> **GOAL OF THE EXERCISE**: If a line in the records below contains "possono", copy that line.

---- EXTRACTED DATA

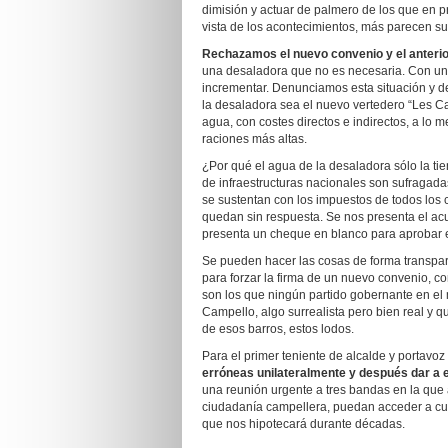
dimisión y actuar de palmero de los que en pr
vista de los acontecimientos, más parecen su
Rechazamos el nuevo convenio y el anterio
una desaladora que no es necesaria. Con un 
incrementar. Denunciamos esta situación y 
la desaladora sea el nuevo vertedero “Les C
agua, con costes directos e indirectos, a lo 
raciones más altas.
¿Por qué el agua de la desaladora sólo la t
de infraestructuras nacionales son sufragad
se sustentan con los impuestos de todos los c
quedan sin respuesta. Se nos presenta el ac
presenta un cheque en blanco para aprobar e
Se pueden hacer las cosas de forma transpar
para forzar la firma de un nuevo convenio, 
son los que ningún partido gobernante en el 
Campello, algo surrealista pero bien real y
de esos barros, estos lodos.
Para el primer teniente de alcalde y portavo
erróneas unilateralmente y después dar a el
una reunión urgente a tres bandas en la que 
ciudadanía campellera, puedan acceder a cu
que nos hipotecará durante décadas.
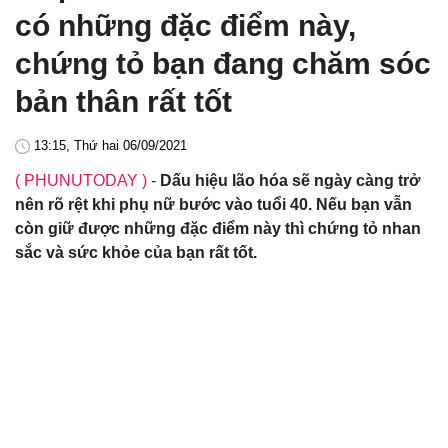
có những đặc điểm này,
chứng tỏ bạn đang chăm sóc
bản thân rất tốt
13:15, Thứ hai 06/09/2021
( PHUNUTODAY )
-
Dấu hiệu lão hóa sẽ ngày càng trở
nên rõ rệt khi phụ nữ bước vào tuổi 40. Nếu bạn vẫn
còn giữ được những đặc điểm này thì chứng tỏ nhan
sắc và sức khỏe của bạn rất tốt.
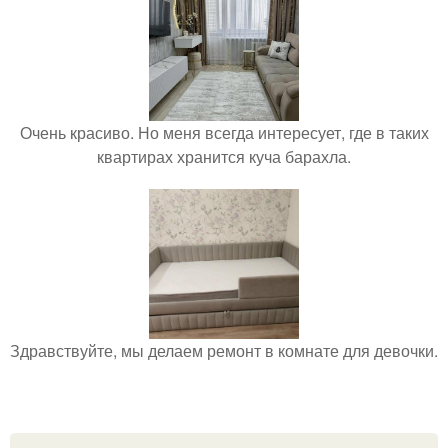
Очень красиво. Но меня всегда интересует, где в таких
квартирах хранится куча барахла.
Здравствуйте, мы делаем ремонт в комнате для девочки.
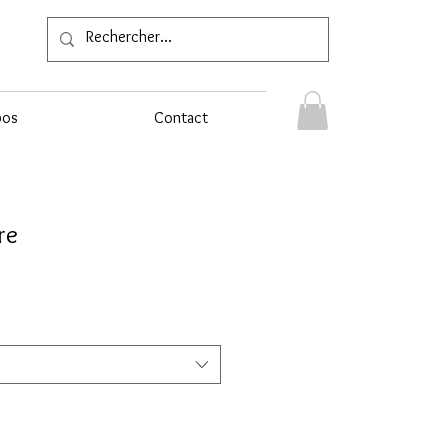
pos
Contact
re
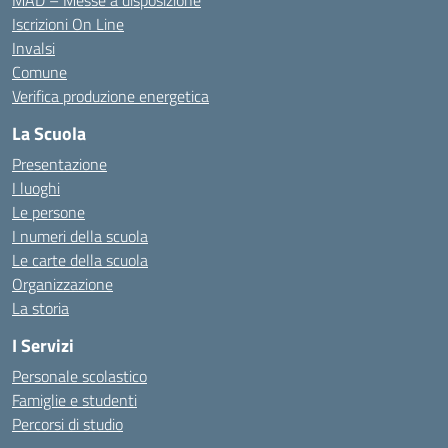
MAD – Messe a disposizione
Iscrizioni On Line
Invalsi
Comune
Verifica produzione energetica
La Scuola
Presentazione
I luoghi
Le persone
I numeri della scuola
Le carte della scuola
Organizzazione
La storia
I Servizi
Personale scolastico
Famiglie e studenti
Percorsi di studio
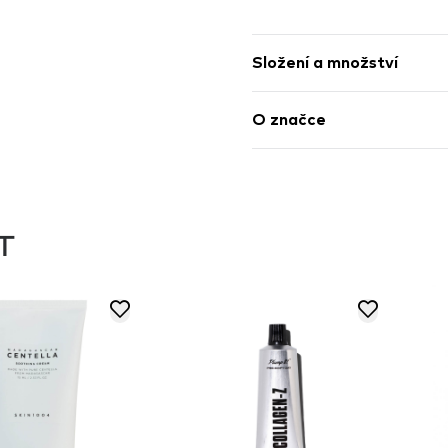
Složení a množství
O značce
T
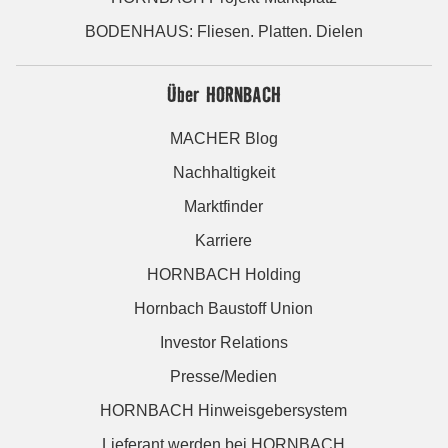
BODENHAUS: Fliesen. Platten. Dielen
Über HORNBACH
MACHER Blog
Nachhaltigkeit
Marktfinder
Karriere
HORNBACH Holding
Hornbach Baustoff Union
Investor Relations
Presse/Medien
HORNBACH Hinweisgebersystem
Lieferant werden bei HORNBACH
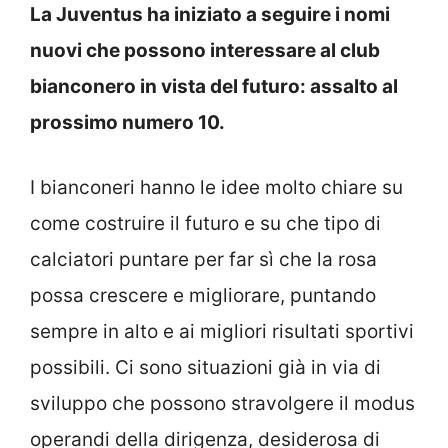
La Juventus ha iniziato a seguire i nomi
nuovi che possono interessare al club
bianconero in vista del futuro: assalto al
prossimo numero 10.
I bianconeri hanno le idee molto chiare su
come costruire il futuro e su che tipo di
calciatori puntare per far sì che la rosa
possa crescere e migliorare, puntando
sempre in alto e ai migliori risultati sportivi
possibili. Ci sono situazioni già in via di
sviluppo che possono stravolgere il modus
operandi della dirigenza, desiderosa di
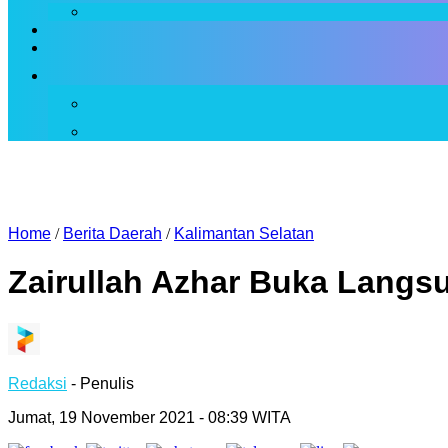
Home
/
Berita Daerah
/
Kalimantan Selatan
Zairullah Azhar Buka Langs
Redaksi
- Penulis
Jumat, 19 November 2021 - 08:39 WITA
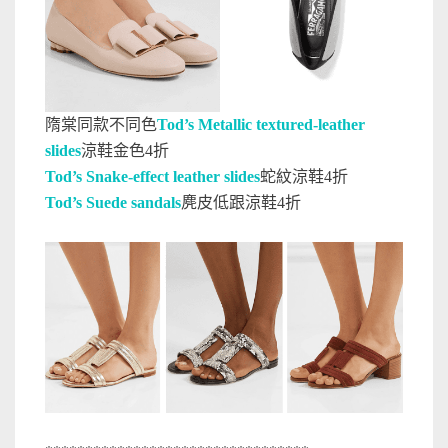
隋棠同款不同色
Tod’s Metallic textured-leather
slides
涼鞋金色4折
Tod’s Snake-effect leather slides
蛇紋涼鞋4折
Tod’s Suede sandals
麂皮低跟涼鞋4折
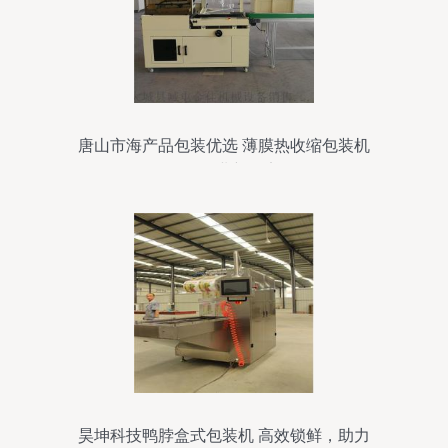
唐山市海产品包装优选 薄膜热收缩包装机
引领行业新效率
昊坤科技鸭脖盒式包装机 高效锁鲜，助力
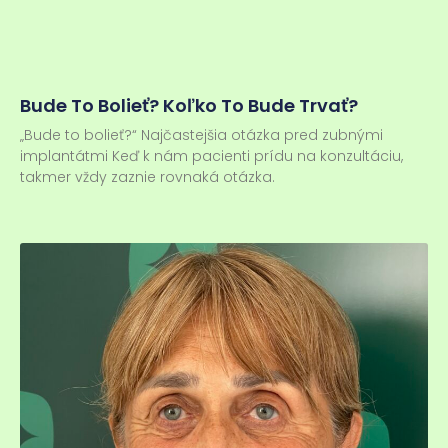
Bude To Bolieť? Koľko To Bude Trvať?
„Bude to bolieť?“ Najčastejšia otázka pred zubnými
implantátmi Keď k nám pacienti prídu na konzultáciu,
takmer vždy zaznie rovnaká otázka.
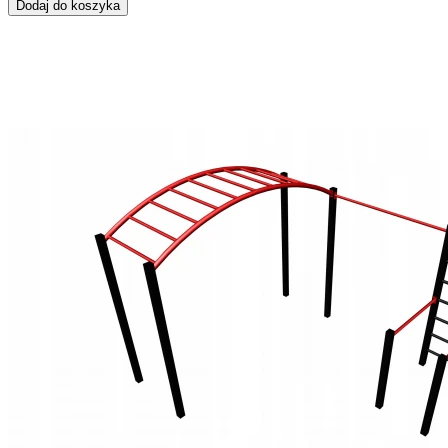
Dodaj do koszyka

--------

> **RESPONSE BELOW**:
nuovi che possono interessare al club
sviluppo che possono stravolgere il modus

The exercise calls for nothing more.